[Text extract]
————————

The Commission requested comment on this issue, but received no 
comments. Therefore, the Chairman, on behalf of the Commission, hereby 
certifies, pursuant to 5 U.S.C. 605(b), that the rule amendments will 
not have a significant impact on a substantial number of small 
entities.

B. Paperwork Reduction Act of 1995

    This rule contains information collection requirements. As required 
by the Paperwork Reduction Act of 1995, (44 U.S.C. 3507(d)) the 
Commission has submitted a copy of this rule to the Office of 
Management and Budget for its review. No comments were received in 
response to the Commission's invitation in the proposing release to 
comment on any potential paperwork burden associated with this 
regulation.

List of Subjects in 17 CFR Parts 37, 38, 41, and 155

    Commodity futures, Contract markets, Reporting and recordkeeping 
requirements, Security futures products.

PART 37--DERIVATIVES TRANSACTION EXECUTION FACILITIES

    1. The authority citation for Part 37 continues to read as follows:

    Authority: 7 U.S.C. 2, 5, 6, 6c, 7a and 12a.


    2. Section 37.2 is revised to read as follows:


Sec. 37.2  Exemption.

    Contracts, agreements, or transactions traded on a derivatives 
transaction execution facility registered as such with the Commission 
under section 5a of the Act, the facility and the facility's operator 
are exempt from all Commission regulations for such activity, except 
for the requirements of this part 37 and Secs. 1.3, 1.31, 1.59(d), 
1.63(c), 15.05, 33.10, 41.27, part 40, and part 190 of this chapter, 
and as applicable to the market, parts 15 through 21 of this chapter, 
which are applicable to a registered derivatives transaction execution 
facility as though they were set forth in this section and included 
specific reference to derivatives transaction execution facilities.

————————

[Supplied information]

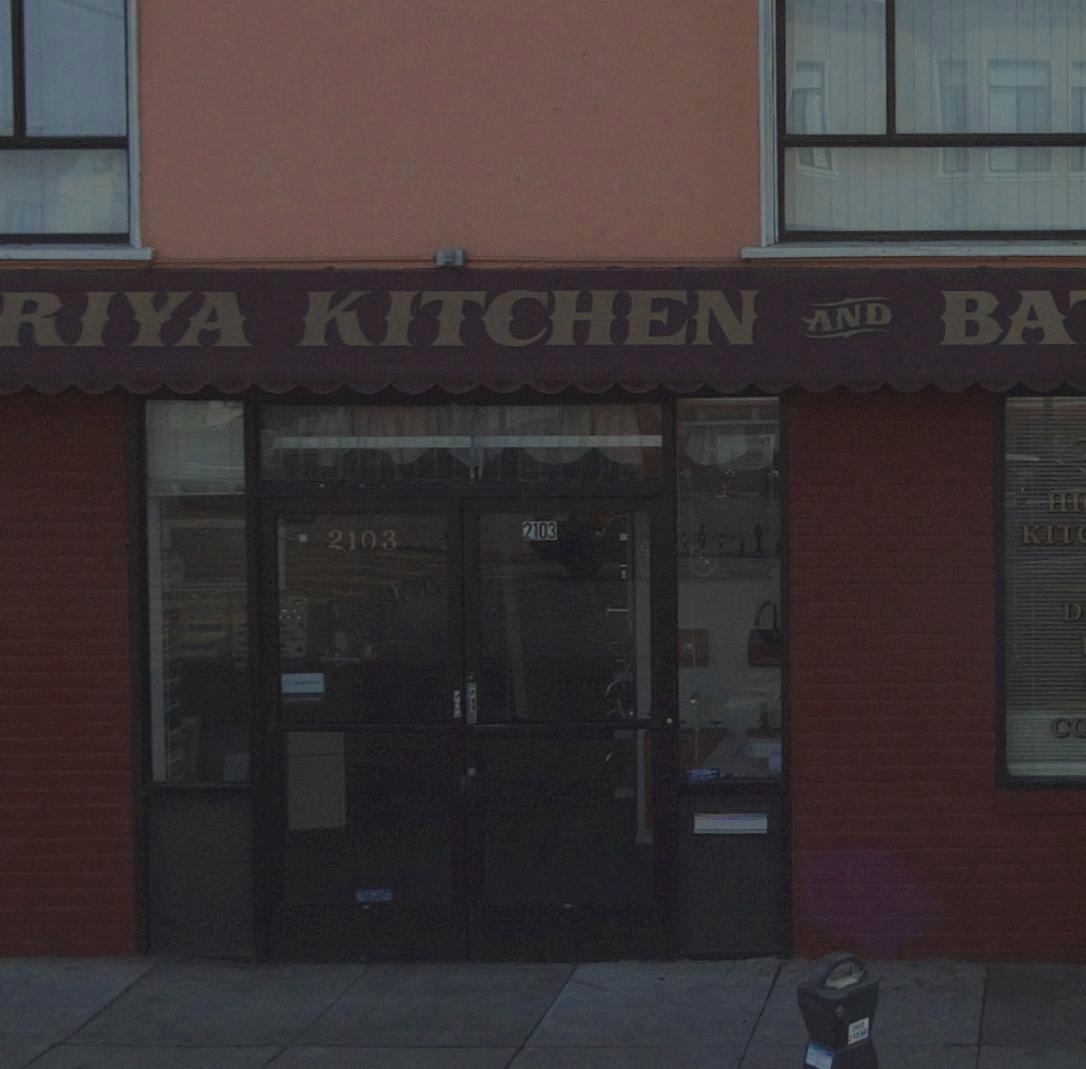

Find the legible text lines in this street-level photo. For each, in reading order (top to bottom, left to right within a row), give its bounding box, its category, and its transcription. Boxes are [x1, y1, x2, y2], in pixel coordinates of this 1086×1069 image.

————————

[Complete the following]
**A.** Answer these questions using the regulatory text:
(i) Under which provision did the Chairman certify that the rule amendments will not have a significant impact on a substantial number of small entities?
(ii) To which office did the Commission submit a copy of the rule for review?
(iii) Under which section of the Act is a derivatives transaction execution facility registered, according to Sec. 37.2?
**B.** Proceed with the regulatory text, picking up after its final sentence.
The data above was drawn from a different source than the regulatory text.

[Answers by task]
**A.**
(i) 5 U.S.C. 605(b)
(ii) The Office of Management and Budget
(iii) Section 5a

**B.**
PART 38--DESIGNATED CONTRACT MARKETS

    3. The authority citation for Part 38 continues to read as follows:

    Authority: 7 U.S.C. 2, 5, 6, 6c, 7a and 12a.


    4. Section 38.2 is revised to read as follows:


Sec. 38.2  Exemption.

    Agreements, contracts, or transactions traded on a designated 
contract market under section 6 of the Act, the contract market and the 
contract market's operator are exempt from all Commission regulations 
for such activity, except for the requirements of this part 38 and 
Secs. 1.3, 1.12(e), 1.31, 1.38, 1.52, 1.59(d), 1.63(c), 1.67, 33.10, 
41.27, parts 15 through 21, part 40 and part 190 of this chapter.

PART 41--SECURITY FUTURES

    5. The authority citation for Part 41 is revised to read as 
follows:

    Authority: 7 U.S.C. 1a, 2, 4, 6f, 6j, 7a-2, 7b, 12a.


    6. Section 41.27 is added as follows:

[[Page 11228]]

Sec. 41.27  Prohibition of Dual Trading In Security Futures Products By 
Floor Brokers.

    (a) Definitions. For purposes of this section:
    (1) Trading session means hours during which a designated contract 
market or registered derivatives transaction execution facility is 
scheduled to trade continuously during a trading day, as set forth in 
its rules, including any related post settlement trading session. A 
designated contract market or registered derivatives transaction 
execution facility may have more than one trading session during a 
trading day.
    (2) Member shall have the meaning set forth in section 1a(24) of 
the Act.
    (3) Broker association includes two or more designated contract 
market or registered derivatives transaction execution facility members 
with floor trading privileges of whom at least one is acting as a floor 
broker who:
    (i) Engage in floor brokerage activity on behalf of the same 
employer;
    (ii) Have an employer and employee relationship which relates to 
floor brokerage activity;
    (iii) Share profits and losses associated with their brokerage or 
trading activity; or
    (iv) Regularly share a deck of orders.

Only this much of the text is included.